Task => The output is the lines below from the one with "mgyie@mail.ru" through the one with "ОСМОТРА МАТЕРИАЛОВ", both included, printed exactly and with no other line.

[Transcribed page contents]
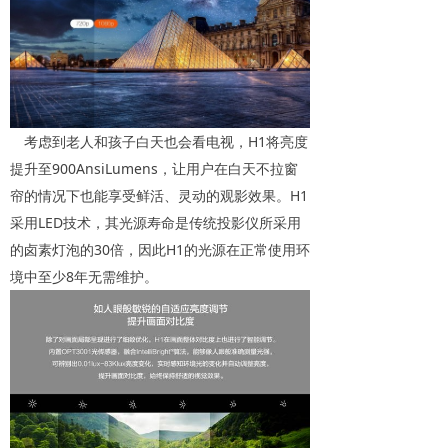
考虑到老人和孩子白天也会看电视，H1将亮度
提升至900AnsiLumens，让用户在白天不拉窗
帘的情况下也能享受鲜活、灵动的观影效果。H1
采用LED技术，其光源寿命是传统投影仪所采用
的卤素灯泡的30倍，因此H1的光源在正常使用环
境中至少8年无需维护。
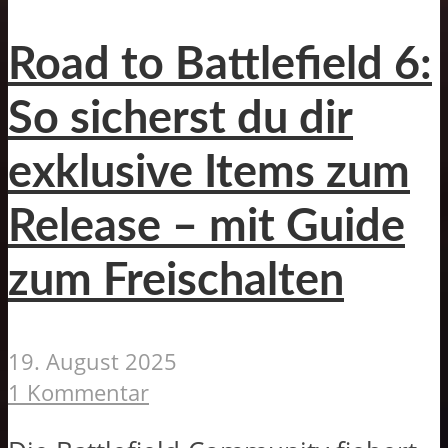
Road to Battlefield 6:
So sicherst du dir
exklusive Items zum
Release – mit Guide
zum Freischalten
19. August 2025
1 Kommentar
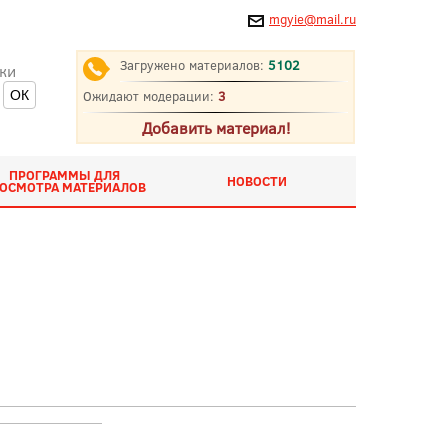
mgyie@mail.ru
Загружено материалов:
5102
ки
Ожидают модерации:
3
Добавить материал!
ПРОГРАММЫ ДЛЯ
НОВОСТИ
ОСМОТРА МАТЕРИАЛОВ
...
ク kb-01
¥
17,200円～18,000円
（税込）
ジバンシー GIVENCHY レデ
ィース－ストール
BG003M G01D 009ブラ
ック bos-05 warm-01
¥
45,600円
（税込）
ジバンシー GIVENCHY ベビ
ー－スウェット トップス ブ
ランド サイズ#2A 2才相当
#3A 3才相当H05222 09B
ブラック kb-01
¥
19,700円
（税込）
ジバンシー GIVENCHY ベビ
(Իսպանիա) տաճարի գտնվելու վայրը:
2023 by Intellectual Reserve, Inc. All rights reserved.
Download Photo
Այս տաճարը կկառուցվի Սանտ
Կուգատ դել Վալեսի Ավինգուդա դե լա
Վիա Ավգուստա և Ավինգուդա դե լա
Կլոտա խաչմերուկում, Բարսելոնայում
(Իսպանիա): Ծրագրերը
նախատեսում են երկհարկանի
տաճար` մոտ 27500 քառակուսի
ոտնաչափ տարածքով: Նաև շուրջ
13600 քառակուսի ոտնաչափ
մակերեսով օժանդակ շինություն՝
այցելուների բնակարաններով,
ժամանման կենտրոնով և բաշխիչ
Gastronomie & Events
--
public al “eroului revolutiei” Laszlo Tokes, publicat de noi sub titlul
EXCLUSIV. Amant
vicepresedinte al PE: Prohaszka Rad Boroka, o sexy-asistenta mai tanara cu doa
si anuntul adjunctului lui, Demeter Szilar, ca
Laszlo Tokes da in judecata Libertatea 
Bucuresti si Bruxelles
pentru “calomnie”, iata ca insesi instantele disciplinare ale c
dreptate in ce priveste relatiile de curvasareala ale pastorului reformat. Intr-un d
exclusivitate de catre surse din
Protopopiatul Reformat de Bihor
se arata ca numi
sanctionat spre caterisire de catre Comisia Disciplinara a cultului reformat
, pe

Exercise result =>
mgyie@mail.ru
Загружено материалов:
5102
ки
Ожидают модерации:
3
Добавить материал!
ПРОГРАММЫ ДЛЯ
НОВОСТИ
ОСМОТРА МАТЕРИАЛОВ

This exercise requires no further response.